*Work required*
A word-for-word restatement of all the records is the required answer.

+++

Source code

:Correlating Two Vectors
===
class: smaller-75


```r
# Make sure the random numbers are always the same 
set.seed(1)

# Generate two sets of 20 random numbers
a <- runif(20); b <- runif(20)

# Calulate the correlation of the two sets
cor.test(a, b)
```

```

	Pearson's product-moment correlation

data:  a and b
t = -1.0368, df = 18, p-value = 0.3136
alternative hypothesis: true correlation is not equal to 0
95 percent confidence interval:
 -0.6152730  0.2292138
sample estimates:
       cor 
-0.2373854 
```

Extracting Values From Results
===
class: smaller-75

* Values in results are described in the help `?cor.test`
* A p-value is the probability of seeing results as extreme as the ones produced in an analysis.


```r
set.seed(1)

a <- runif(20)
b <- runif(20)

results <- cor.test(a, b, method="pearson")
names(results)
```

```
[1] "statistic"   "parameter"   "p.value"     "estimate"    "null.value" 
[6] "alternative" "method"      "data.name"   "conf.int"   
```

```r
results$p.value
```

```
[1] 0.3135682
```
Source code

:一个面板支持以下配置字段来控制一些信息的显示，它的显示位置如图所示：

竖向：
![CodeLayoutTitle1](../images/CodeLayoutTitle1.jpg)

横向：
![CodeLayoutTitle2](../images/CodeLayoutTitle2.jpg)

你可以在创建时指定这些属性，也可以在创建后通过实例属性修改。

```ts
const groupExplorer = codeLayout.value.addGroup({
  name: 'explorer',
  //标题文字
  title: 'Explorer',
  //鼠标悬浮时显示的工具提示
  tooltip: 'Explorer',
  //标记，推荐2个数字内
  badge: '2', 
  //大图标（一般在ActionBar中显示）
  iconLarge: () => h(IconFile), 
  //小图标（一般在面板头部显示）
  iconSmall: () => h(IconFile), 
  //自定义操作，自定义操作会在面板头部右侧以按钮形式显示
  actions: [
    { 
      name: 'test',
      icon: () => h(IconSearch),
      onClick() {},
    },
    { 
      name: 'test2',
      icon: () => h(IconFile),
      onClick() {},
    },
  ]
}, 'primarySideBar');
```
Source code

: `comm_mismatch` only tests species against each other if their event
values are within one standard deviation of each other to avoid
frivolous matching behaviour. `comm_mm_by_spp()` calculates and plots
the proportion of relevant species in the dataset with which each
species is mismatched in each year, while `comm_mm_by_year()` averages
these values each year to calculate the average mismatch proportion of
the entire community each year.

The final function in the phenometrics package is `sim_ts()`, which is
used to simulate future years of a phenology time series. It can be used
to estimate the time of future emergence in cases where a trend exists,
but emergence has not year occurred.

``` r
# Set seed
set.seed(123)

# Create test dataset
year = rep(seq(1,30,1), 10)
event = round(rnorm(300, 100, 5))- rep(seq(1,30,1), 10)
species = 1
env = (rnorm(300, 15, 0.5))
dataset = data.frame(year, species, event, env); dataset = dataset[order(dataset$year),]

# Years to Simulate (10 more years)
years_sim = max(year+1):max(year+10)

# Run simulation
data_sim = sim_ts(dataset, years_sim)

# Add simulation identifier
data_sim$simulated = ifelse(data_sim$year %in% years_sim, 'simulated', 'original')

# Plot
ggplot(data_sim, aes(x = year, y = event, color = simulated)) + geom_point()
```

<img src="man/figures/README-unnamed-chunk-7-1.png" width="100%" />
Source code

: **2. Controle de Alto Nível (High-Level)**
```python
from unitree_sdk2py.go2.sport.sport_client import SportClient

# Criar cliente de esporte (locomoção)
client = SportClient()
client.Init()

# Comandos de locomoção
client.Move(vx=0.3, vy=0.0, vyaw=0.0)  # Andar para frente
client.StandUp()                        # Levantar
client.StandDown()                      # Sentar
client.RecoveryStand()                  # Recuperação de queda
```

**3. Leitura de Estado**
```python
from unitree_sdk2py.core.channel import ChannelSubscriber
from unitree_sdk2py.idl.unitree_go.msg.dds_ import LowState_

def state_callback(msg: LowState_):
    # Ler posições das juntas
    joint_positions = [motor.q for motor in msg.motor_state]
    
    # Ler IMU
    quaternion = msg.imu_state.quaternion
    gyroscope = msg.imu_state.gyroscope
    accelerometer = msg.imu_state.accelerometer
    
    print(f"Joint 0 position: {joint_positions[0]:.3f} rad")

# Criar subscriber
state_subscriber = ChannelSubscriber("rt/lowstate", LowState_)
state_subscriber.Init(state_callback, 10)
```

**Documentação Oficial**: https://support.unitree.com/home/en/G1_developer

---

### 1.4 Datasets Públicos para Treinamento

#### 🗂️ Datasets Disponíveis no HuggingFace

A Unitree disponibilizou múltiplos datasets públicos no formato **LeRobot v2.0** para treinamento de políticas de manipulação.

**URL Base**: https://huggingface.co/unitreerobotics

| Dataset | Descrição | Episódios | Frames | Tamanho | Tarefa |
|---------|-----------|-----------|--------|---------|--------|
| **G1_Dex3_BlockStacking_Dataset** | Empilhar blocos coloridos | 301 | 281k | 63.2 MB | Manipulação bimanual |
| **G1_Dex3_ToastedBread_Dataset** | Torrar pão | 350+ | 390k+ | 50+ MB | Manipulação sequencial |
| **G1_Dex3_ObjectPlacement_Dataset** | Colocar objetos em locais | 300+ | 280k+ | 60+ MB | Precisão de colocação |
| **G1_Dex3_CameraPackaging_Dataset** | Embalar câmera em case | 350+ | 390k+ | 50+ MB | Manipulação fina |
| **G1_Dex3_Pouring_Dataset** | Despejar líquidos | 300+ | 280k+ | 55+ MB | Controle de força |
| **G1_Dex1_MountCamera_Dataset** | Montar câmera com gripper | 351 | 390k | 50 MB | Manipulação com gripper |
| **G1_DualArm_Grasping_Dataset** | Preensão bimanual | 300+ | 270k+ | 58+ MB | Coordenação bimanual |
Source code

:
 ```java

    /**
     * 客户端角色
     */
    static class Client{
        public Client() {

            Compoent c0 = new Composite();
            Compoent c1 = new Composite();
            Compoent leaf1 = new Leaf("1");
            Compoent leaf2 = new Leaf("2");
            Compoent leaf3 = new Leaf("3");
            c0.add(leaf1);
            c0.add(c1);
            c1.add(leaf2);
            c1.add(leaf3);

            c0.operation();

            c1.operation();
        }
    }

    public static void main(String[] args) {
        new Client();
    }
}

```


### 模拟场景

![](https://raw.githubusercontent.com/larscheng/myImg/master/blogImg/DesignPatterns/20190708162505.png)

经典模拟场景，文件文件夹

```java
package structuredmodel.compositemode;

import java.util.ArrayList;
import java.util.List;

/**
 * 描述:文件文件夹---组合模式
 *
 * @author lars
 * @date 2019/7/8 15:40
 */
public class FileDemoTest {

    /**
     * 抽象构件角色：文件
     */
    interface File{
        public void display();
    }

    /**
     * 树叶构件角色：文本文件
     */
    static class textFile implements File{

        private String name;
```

+++

*Reply*
Source code

:Correlating Two Vectors
===
class: smaller-75


```r
# Make sure the random numbers are always the same 
set.seed(1)

# Generate two sets of 20 random numbers
a <- runif(20); b <- runif(20)

# Calulate the correlation of the two sets
cor.test(a, b)
```

```

	Pearson's product-moment correlation

data:  a and b
t = -1.0368, df = 18, p-value = 0.3136
alternative hypothesis: true correlation is not equal to 0
95 percent confidence interval:
 -0.6152730  0.2292138
sample estimates:
       cor 
-0.2373854 
```

Extracting Values From Results
===
class: smaller-75

* Values in results are described in the help `?cor.test`
* A p-value is the probability of seeing results as extreme as the ones produced in an analysis.


```r
set.seed(1)

a <- runif(20)
b <- runif(20)

results <- cor.test(a, b, method="pearson")
names(results)
```

```
[1] "statistic"   "parameter"   "p.value"     "estimate"    "null.value" 
[6] "alternative" "method"      "data.name"   "conf.int"   
```

```r
results$p.value
```

```
[1] 0.3135682
```
Source code

:一个面板支持以下配置字段来控制一些信息的显示，它的显示位置如图所示：

竖向：
![CodeLayoutTitle1](../images/CodeLayoutTitle1.jpg)

横向：
![CodeLayoutTitle2](../images/CodeLayoutTitle2.jpg)

你可以在创建时指定这些属性，也可以在创建后通过实例属性修改。

```ts
const groupExplorer = codeLayout.value.addGroup({
  name: 'explorer',
  //标题文字
  title: 'Explorer',
  //鼠标悬浮时显示的工具提示
  tooltip: 'Explorer',
  //标记，推荐2个数字内
  badge: '2', 
  //大图标（一般在ActionBar中显示）
  iconLarge: () => h(IconFile), 
  //小图标（一般在面板头部显示）
  iconSmall: () => h(IconFile), 
  //自定义操作，自定义操作会在面板头部右侧以按钮形式显示
  actions: [
    { 
      name: 'test',
      icon: () => h(IconSearch),
      onClick() {},
    },
    { 
      name: 'test2',
      icon: () => h(IconFile),
      onClick() {},
    },
  ]
}, 'primarySideBar');
```
Source code

: `comm_mismatch` only tests species against each other if their event
values are within one standard deviation of each other to avoid
frivolous matching behaviour. `comm_mm_by_spp()` calculates and plots
the proportion of relevant species in the dataset with which each
species is mismatched in each year, while `comm_mm_by_year()` averages
these values each year to calculate the average mismatch proportion of
the entire community each year.

The final function in the phenometrics package is `sim_ts()`, which is
used to simulate future years of a phenology time series. It can be used
to estimate the time of future emergence in cases where a trend exists,
but emergence has not year occurred.

``` r
# Set seed
set.seed(123)

# Create test dataset
year = rep(seq(1,30,1), 10)
event = round(rnorm(300, 100, 5))- rep(seq(1,30,1), 10)
species = 1
env = (rnorm(300, 15, 0.5))
dataset = data.frame(year, species, event, env); dataset = dataset[order(dataset$year),]

# Years to Simulate (10 more years)
years_sim = max(year+1):max(year+10)

# Run simulation
data_sim = sim_ts(dataset, years_sim)

# Add simulation identifier
data_sim$simulated = ifelse(data_sim$year %in% years_sim, 'simulated', 'original')

# Plot
ggplot(data_sim, aes(x = year, y = event, color = simulated)) + geom_point()
```

<img src="man/figures/README-unnamed-chunk-7-1.png" width="100%" />
Source code

: **2. Controle de Alto Nível (High-Level)**
```python
from unitree_sdk2py.go2.sport.sport_client import SportClient

# Criar cliente de esporte (locomoção)
client = SportClient()
client.Init()

# Comandos de locomoção
client.Move(vx=0.3, vy=0.0, vyaw=0.0)  # Andar para frente
client.StandUp()                        # Levantar
client.StandDown()                      # Sentar
client.RecoveryStand()                  # Recuperação de queda
```

**3. Leitura de Estado**
```python
from unitree_sdk2py.core.channel import ChannelSubscriber
from unitree_sdk2py.idl.unitree_go.msg.dds_ import LowState_

def state_callback(msg: LowState_):
    # Ler posições das juntas
    joint_positions = [motor.q for motor in msg.motor_state]
    
    # Ler IMU
    quaternion = msg.imu_state.quaternion
    gyroscope = msg.imu_state.gyroscope
    accelerometer = msg.imu_state.accelerometer
    
    print(f"Joint 0 position: {joint_positions[0]:.3f} rad")

# Criar subscriber
state_subscriber = ChannelSubscriber("rt/lowstate", LowState_)
state_subscriber.Init(state_callback, 10)
```

**Documentação Oficial**: https://support.unitree.com/home/en/G1_developer

---

### 1.4 Datasets Públicos para Treinamento

#### 🗂️ Datasets Disponíveis no HuggingFace

A Unitree disponibilizou múltiplos datasets públicos no formato **LeRobot v2.0** para treinamento de políticas de manipulação.

**URL Base**: https://huggingface.co/unitreerobotics

| Dataset | Descrição | Episódios | Frames | Tamanho | Tarefa |
|---------|-----------|-----------|--------|---------|--------|
| **G1_Dex3_BlockStacking_Dataset** | Empilhar blocos coloridos | 301 | 281k | 63.2 MB | Manipulação bimanual |
| **G1_Dex3_ToastedBread_Dataset** | Torrar pão | 350+ | 390k+ | 50+ MB | Manipulação sequencial |
| **G1_Dex3_ObjectPlacement_Dataset** | Colocar objetos em locais | 300+ | 280k+ | 60+ MB | Precisão de colocação |
| **G1_Dex3_CameraPackaging_Dataset** | Embalar câmera em case | 350+ | 390k+ | 50+ MB | Manipulação fina |
| **G1_Dex3_Pouring_Dataset** | Despejar líquidos | 300+ | 280k+ | 55+ MB | Controle de força |
| **G1_Dex1_MountCamera_Dataset** | Montar câmera com gripper | 351 | 390k | 50 MB | Manipulação com gripper |
| **G1_DualArm_Grasping_Dataset** | Preensão bimanual | 300+ | 270k+ | 58+ MB | Coordenação bimanual |
Source code

:
 ```java

    /**
     * 客户端角色
     */
    static class Client{
        public Client() {

            Compoent c0 = new Composite();
            Compoent c1 = new Composite();
            Compoent leaf1 = new Leaf("1");
            Compoent leaf2 = new Leaf("2");
            Compoent leaf3 = new Leaf("3");
            c0.add(leaf1);
            c0.add(c1);
            c1.add(leaf2);
            c1.add(leaf3);

            c0.operation();

            c1.operation();
        }
    }

    public static void main(String[] args) {
        new Client();
    }
}

```


### 模拟场景

![](https://raw.githubusercontent.com/larscheng/myImg/master/blogImg/DesignPatterns/20190708162505.png)

经典模拟场景，文件文件夹

```java
package structuredmodel.compositemode;

import java.util.ArrayList;
import java.util.List;

/**
 * 描述:文件文件夹---组合模式
 *
 * @author lars
 * @date 2019/7/8 15:40
 */
public class FileDemoTest {

    /**
     * 抽象构件角色：文件
     */
    interface File{
        public void display();
    }

    /**
     * 树叶构件角色：文本文件
     */
    static class textFile implements File{

        private String name;
```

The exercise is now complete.